Investigation of Strontium Incorporation into Biotically and Abiotically Precipitated-Calcium Calcite Using Secondary Ion Mass Spectrometry

Radionuclide and metal contaminants are present in the vadose zone and groundwater throughout the U.S. Department of Energy (DOE) complex. A possible approach to their remediation is in situ immobilization by co-precipitation of these elements in authigenic calcite and calcite overgrowths. Microorganisms are known to facilitate the precipitation of calicite; hence the stimulation of biogenic calcite production may offer a means to accelerate co-precipitation of contaminant metals. Strontium is well-known to substitute for Ca in calcium carbonate minerals, and consequently , the uranium fission product 90Sr is a prime candidate for this type of remediation approach. In order to predict the extent and stability of Sr incorporation into calcite precipitated under this bioremediation strategy, it is necessary to understand how much Sr is being incorporated. In these studies, secondary ion mass spectrometry (SIMS) was utilized to characterize the surface chemistry of carbonates generated by bacterial activity in synthetic groundwater containing Ca and Sr. SIMS with sputter depth profiling allows the determination of changes in Sr to Ca ratios with depth in particulate carbonate samples. The sputter depth profiling results can be compared with analysis of the bulk composition by inductively coupled plasma atomic emission spectroscopy (ICP-AES). Results of analyses on carbonates generated by B. pasteurii in synthetic groundwater with initial Ca and Sr concentrations of 80 ppm and 10 ppm, respectively, showed that SIMS could successfully measure ion ratios on the surface and within these particles.

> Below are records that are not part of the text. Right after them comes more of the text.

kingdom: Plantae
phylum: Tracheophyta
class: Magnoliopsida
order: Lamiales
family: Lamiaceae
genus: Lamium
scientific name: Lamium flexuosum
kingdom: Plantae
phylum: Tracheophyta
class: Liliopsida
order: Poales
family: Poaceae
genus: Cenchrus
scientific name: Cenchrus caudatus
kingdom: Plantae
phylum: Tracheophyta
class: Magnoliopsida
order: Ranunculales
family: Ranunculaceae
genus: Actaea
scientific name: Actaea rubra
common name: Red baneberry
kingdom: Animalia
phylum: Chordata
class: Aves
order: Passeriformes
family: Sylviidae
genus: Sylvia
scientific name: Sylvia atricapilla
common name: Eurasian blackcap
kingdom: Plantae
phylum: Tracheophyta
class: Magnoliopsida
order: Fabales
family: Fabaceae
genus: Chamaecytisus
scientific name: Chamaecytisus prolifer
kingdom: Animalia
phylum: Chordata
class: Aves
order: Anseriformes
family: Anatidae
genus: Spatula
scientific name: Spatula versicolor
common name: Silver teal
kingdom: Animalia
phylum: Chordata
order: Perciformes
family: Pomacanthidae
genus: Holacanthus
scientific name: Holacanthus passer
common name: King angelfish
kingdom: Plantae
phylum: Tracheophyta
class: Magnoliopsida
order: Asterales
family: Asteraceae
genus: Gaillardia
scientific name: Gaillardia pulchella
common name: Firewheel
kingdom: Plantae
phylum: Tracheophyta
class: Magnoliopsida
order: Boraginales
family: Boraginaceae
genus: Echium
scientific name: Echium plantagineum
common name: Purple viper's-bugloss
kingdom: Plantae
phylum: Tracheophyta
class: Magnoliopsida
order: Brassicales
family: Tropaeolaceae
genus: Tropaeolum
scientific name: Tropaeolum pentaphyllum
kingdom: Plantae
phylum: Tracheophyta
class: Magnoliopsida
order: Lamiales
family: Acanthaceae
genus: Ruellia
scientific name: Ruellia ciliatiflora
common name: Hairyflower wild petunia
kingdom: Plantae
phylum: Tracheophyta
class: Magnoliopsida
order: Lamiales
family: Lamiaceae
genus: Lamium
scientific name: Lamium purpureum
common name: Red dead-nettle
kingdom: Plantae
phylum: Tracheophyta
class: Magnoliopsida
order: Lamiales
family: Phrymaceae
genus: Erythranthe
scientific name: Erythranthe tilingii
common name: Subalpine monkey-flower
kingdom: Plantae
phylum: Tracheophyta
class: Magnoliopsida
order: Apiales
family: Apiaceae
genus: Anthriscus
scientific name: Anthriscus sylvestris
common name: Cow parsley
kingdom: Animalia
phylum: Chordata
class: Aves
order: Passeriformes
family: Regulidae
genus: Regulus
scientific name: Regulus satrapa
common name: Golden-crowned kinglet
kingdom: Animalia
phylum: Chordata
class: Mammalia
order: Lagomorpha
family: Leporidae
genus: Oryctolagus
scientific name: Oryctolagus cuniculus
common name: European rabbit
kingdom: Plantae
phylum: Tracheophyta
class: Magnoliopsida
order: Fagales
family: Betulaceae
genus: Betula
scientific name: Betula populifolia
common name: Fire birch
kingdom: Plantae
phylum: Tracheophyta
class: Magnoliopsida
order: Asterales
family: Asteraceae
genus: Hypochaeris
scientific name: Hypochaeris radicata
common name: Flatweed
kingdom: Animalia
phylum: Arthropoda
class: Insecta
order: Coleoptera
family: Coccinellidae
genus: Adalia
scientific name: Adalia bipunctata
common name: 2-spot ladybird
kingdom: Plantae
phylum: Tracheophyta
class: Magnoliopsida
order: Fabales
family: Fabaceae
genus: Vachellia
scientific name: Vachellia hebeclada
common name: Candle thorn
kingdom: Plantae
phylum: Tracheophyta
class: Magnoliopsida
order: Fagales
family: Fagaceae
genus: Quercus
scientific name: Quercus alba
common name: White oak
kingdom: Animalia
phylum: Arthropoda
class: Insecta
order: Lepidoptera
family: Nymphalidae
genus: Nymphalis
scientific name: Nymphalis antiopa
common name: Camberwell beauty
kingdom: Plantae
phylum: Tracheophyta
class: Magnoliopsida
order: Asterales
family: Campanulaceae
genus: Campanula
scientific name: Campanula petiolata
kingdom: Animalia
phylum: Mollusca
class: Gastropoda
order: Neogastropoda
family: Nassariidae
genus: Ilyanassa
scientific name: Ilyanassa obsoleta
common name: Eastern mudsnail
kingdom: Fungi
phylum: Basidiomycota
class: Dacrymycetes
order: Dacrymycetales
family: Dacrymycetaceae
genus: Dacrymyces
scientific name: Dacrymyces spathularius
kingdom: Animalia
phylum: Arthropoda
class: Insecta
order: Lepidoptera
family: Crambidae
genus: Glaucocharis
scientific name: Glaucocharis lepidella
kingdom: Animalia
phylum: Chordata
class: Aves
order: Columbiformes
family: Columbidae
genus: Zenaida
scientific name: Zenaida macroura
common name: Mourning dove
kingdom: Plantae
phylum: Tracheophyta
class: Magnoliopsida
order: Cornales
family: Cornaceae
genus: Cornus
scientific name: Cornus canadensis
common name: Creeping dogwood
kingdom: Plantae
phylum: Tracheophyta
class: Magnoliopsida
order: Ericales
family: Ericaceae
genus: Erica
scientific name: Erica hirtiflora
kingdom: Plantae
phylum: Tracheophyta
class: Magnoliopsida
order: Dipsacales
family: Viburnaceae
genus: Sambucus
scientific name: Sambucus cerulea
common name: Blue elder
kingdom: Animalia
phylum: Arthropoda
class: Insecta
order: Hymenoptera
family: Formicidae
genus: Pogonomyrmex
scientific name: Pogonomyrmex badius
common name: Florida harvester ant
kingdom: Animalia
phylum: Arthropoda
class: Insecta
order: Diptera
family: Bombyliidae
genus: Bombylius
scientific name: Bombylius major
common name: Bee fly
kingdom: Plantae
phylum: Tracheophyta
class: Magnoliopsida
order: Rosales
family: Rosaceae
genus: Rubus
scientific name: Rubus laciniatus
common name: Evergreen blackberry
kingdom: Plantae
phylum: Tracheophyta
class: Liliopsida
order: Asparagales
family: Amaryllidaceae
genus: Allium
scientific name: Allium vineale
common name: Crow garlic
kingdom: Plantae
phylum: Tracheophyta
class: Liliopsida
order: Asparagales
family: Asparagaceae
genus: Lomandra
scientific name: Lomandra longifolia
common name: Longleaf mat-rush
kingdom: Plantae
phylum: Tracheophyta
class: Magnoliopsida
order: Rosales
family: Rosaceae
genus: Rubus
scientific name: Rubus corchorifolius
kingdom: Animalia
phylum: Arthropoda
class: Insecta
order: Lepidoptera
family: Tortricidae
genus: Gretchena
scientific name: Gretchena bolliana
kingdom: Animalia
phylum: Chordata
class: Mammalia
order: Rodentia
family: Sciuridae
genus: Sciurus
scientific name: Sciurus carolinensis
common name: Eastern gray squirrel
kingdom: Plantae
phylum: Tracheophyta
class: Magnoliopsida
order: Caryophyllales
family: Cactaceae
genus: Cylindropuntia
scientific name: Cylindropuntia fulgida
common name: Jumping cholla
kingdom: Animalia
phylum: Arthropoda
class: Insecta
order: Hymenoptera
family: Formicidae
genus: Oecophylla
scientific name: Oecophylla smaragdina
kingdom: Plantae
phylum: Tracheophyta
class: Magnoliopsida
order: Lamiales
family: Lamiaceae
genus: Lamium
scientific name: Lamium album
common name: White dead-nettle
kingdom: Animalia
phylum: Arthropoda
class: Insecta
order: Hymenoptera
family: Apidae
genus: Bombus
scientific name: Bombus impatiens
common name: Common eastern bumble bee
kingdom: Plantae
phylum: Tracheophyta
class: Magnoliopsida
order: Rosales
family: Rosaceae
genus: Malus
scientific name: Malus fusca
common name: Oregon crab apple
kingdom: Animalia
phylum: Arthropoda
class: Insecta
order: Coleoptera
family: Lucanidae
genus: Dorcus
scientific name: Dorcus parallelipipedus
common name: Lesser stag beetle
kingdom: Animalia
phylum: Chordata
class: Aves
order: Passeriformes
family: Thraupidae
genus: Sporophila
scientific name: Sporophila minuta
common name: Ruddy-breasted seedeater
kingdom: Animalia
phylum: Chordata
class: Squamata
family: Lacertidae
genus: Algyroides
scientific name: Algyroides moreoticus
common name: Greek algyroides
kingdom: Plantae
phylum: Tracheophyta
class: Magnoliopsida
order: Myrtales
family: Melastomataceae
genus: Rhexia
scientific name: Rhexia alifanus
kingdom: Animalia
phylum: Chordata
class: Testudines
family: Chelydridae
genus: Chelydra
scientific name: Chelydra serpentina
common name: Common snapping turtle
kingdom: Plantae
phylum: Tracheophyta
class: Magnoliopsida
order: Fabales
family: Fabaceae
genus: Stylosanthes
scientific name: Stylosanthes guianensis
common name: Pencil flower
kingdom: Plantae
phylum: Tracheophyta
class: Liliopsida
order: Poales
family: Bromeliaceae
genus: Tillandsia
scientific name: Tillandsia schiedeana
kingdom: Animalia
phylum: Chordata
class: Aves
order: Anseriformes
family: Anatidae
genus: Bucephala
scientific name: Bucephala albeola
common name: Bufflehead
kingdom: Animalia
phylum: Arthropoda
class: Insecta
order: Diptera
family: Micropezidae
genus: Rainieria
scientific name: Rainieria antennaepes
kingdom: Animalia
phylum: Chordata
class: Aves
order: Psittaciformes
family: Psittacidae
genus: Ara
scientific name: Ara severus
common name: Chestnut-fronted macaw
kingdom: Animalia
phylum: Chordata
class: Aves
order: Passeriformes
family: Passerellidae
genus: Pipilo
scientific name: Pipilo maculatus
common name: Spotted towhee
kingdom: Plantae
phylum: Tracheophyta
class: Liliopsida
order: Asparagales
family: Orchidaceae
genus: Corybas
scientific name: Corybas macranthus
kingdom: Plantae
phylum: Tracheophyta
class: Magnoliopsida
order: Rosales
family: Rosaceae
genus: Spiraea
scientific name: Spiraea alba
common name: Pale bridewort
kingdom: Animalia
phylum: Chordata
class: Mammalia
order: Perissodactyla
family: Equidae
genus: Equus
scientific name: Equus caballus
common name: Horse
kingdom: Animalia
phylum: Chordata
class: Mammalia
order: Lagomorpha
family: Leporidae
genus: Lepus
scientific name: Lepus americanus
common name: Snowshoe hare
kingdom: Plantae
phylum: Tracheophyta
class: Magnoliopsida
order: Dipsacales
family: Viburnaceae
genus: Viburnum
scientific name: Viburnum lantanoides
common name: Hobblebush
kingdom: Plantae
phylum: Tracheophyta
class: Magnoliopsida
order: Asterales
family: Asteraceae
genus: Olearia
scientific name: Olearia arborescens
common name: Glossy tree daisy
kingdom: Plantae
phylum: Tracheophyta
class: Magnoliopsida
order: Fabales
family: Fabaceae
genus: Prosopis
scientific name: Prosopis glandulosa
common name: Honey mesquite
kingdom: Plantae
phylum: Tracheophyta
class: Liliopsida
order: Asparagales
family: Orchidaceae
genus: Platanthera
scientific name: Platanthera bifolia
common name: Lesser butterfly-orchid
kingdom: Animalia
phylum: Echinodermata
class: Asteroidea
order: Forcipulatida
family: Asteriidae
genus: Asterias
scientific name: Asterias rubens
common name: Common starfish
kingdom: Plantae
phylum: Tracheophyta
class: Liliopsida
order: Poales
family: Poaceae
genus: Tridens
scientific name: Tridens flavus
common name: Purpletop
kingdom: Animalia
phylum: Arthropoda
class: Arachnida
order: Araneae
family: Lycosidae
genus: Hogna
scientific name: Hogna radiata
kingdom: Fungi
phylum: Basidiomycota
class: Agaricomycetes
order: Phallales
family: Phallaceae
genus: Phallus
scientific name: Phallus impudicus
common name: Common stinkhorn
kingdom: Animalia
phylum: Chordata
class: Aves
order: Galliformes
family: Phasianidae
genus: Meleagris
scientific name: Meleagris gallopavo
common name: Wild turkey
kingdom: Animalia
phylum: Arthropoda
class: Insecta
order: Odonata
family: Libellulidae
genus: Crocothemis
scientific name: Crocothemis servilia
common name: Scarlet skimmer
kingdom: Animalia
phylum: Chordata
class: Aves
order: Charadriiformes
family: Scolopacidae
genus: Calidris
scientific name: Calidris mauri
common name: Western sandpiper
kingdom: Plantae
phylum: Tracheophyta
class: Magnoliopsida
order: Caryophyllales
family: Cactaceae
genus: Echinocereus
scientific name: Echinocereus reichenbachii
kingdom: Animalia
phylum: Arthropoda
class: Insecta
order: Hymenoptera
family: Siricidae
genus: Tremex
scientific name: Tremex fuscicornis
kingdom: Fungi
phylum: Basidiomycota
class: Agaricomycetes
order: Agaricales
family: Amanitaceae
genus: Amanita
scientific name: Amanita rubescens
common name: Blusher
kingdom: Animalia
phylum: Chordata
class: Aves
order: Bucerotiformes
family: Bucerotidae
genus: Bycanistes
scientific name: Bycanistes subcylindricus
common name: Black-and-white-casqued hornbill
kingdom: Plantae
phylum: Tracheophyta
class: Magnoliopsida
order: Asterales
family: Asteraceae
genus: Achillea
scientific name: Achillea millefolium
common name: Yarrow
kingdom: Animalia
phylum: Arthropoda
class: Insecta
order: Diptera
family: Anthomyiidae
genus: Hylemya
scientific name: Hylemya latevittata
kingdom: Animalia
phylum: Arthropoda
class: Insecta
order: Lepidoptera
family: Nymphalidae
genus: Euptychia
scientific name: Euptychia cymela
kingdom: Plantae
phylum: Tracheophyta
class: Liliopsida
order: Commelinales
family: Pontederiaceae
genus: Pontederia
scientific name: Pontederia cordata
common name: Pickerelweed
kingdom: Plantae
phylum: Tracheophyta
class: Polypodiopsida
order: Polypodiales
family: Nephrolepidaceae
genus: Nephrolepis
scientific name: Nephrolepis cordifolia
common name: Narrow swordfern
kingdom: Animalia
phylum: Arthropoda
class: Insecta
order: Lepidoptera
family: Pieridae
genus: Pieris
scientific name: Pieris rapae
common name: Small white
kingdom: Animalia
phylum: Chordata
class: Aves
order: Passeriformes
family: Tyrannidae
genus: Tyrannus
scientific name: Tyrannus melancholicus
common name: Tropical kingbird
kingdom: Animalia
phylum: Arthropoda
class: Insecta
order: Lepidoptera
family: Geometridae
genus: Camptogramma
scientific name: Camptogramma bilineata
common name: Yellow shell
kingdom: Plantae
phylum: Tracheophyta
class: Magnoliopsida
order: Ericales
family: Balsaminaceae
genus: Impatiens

ICP-AES data indicated a bulk Sr:Ca ratio of 0.11, and sputtering SIMS data approached this value with increasing depth into the particle. The Sr:Ca ratio however, contrary to what would be expected from precipitation under batch conditions, was lower at the surface of the particles (ca. 0.05) and increased with depth. One possible reason for this phenomenon is re-equilibration with solution conditions after initial fast precipitation induced by the microorganisms. In this presentation, we will evaluate the utility of using SIMS for verifying microbially accelerated production of carbonates for remediation by comparing biotically generated carbonates to carbonates precipitated under abiotic conditions. Funding from DOE-EMSP through DOE Idaho Operations Office Contract DE-AC07-99ID13727 BBWI is gratefully acknowledged.